Failure independence is load-bearing: a scrape failure (engine /metrics down, HTTP timeout, parse error) logs and skips the tick — it never blocks the event path or kills the subscriber. The two paths are independent failure domains.
func NewStatsReporter ¶
func NewStatsReporter(client icpb.InferenceCacheClient, scraper statsScraper, cfg Config, opts ...StatsReporterOption) *StatsReporter
NewStatsReporter builds a StatsReporter that ticks against scraper and publishes onto client.
type StatsReporterOption ¶
type StatsReporterOption func(*StatsReporter)
StatsReporterOption configures a StatsReporter.
func WithStatsInterval ¶
func WithStatsInterval(d time.Duration) StatsReporterOption
WithStatsInterval sets the scrape tick interval (default 10s).
func WithStatsLogger ¶
func WithStatsLogger(l *slog.Logger) StatsReporterOption
WithStatsLogger sets the logger (default slog.Default()).
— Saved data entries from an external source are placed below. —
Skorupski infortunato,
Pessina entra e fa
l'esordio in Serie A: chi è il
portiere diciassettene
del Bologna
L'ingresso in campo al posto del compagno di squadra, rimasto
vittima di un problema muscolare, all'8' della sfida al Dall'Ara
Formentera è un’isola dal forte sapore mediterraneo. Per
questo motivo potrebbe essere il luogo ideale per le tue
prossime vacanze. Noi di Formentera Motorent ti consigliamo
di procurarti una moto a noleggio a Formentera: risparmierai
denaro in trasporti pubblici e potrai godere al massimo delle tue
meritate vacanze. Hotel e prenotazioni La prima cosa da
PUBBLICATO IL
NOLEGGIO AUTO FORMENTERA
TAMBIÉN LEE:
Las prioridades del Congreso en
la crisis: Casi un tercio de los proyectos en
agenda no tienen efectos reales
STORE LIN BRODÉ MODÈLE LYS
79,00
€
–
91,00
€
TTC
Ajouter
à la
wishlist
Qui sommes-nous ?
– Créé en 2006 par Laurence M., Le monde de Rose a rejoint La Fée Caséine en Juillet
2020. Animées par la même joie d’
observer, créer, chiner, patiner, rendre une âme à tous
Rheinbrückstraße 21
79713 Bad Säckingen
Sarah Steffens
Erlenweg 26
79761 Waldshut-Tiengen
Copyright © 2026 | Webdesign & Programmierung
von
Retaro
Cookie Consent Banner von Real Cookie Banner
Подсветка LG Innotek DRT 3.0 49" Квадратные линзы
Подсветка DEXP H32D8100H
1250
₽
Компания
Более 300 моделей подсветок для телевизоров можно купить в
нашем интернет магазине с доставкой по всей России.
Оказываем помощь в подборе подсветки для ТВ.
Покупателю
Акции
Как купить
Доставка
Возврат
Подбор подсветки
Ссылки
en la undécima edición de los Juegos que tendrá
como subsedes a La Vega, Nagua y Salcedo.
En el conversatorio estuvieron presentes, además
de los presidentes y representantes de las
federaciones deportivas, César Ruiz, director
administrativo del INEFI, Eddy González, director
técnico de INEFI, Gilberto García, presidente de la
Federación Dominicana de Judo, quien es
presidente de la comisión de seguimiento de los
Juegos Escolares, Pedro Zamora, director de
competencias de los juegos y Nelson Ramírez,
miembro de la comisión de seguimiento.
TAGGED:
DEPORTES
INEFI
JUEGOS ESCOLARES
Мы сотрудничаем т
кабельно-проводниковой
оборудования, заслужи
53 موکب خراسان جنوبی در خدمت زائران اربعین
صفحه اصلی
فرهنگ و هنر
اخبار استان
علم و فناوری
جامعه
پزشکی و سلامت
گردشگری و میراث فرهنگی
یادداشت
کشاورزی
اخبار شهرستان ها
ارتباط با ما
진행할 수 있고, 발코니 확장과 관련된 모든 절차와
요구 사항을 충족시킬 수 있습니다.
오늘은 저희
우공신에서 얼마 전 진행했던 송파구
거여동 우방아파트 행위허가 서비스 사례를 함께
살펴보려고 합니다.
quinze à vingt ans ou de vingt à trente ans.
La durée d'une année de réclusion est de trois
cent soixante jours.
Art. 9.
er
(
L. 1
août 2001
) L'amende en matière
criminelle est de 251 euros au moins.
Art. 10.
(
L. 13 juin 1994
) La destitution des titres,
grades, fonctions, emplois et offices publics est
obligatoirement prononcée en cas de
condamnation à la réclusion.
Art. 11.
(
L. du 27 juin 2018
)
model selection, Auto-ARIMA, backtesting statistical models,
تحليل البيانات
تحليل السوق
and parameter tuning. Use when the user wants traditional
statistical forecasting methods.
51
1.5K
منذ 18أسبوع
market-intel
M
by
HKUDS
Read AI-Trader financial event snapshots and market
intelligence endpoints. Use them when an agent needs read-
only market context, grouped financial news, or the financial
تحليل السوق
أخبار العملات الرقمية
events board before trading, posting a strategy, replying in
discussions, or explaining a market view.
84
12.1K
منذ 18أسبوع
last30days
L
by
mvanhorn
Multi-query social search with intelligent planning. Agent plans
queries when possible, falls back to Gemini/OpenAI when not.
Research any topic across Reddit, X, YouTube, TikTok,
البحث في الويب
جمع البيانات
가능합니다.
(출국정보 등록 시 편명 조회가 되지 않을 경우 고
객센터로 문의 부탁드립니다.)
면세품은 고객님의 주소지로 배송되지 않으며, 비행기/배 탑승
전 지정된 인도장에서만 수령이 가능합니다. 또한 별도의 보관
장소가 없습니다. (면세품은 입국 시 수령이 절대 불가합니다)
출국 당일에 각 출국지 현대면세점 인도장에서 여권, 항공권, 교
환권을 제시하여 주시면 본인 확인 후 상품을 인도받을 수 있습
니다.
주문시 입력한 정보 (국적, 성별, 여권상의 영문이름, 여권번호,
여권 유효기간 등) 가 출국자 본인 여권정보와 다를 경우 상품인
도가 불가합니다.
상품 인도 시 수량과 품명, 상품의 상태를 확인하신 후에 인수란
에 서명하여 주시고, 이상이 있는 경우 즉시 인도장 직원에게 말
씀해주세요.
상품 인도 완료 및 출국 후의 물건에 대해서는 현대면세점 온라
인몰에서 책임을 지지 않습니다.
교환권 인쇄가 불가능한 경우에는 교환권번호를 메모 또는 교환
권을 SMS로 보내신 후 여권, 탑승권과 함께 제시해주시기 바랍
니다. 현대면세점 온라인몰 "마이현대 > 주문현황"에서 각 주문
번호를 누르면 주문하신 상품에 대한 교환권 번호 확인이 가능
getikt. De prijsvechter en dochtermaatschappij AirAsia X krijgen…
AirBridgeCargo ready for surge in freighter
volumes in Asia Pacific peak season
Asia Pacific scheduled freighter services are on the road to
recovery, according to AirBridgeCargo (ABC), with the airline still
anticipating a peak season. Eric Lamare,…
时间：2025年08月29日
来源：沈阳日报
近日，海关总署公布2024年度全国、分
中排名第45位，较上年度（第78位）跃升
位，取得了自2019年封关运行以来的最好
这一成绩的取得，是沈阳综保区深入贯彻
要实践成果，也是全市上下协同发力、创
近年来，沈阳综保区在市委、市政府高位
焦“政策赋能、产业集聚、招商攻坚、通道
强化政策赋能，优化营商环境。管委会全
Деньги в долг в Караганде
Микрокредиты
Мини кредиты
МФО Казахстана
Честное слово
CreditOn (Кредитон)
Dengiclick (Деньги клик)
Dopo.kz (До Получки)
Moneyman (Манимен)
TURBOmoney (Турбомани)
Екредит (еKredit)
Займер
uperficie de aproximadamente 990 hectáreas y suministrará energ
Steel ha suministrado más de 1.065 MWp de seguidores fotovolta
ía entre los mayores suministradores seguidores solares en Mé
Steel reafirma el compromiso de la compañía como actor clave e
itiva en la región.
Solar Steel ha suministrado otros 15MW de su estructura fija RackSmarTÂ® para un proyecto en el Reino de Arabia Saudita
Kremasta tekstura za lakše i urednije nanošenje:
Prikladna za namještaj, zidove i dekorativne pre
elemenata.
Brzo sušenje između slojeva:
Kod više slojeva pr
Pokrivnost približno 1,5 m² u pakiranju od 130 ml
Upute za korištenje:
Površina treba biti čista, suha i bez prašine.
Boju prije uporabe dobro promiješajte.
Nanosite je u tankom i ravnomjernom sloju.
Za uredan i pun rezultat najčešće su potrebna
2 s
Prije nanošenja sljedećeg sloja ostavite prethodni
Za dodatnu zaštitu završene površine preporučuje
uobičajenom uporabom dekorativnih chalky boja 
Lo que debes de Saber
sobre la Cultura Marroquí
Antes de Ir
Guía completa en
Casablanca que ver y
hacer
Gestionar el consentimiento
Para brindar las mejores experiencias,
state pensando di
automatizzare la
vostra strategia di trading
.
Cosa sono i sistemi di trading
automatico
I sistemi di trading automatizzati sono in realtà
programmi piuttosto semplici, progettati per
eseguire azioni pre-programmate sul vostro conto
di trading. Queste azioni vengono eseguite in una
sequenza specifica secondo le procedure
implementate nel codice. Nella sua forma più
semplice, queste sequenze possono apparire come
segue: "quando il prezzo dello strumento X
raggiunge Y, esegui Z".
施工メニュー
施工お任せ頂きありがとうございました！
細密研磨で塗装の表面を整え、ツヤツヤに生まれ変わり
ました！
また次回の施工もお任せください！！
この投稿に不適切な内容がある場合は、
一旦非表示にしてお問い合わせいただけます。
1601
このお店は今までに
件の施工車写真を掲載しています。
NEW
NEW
func WithStatsRPCTimeout ¶
func WithStatsRPCTimeout(d time.Duration) StatsReporterOption
WithStatsRPCTimeout bounds each ReportCacheState call (default 5s).
type Subscriber ¶
type Subscriber struct {
// contains filtered or unexported fields
}
Subscriber reads a vLLM KV-cache event stream from a ZMQ PUB endpoint, decodes each batch, and emits it. It reconnects with backoff and never returns except on context cancellation (fail-soft — the engine is unaffected by our outages).
func NewSubscriber ¶
func NewSubscriber(endpoint, topic string, opts ...SubscriberOption) *Subscriber
NewSubscriber builds a Subscriber for one engine's ZMQ event endpoint (e.g. "tcp://127.0.0.1:5557") and topic (e.g. "kv-events"; "" = all topics).
func (*Subscriber) Run ¶
func (s *Subscriber) Run(ctx context.Context, out chan<- *EventBatch) error
Run connects, decodes batches, and sends them on out until ctx is cancelled. out is not closed (the caller owns it).
type SubscriberOption ¶
type SubscriberOption func(*Subscriber)
SubscriberOption configures a Subscriber.
func WithSubscriberBackoff ¶
func WithSubscriberBackoff(d time.Duration) SubscriberOption
WithSubscriberBackoff sets the reconnect backoff (default 1s).
func WithSubscriberLogger ¶
func WithSubscriberLogger(l *slog.Logger) SubscriberOption
WithSubscriberLogger sets the logger (default slog.Default()).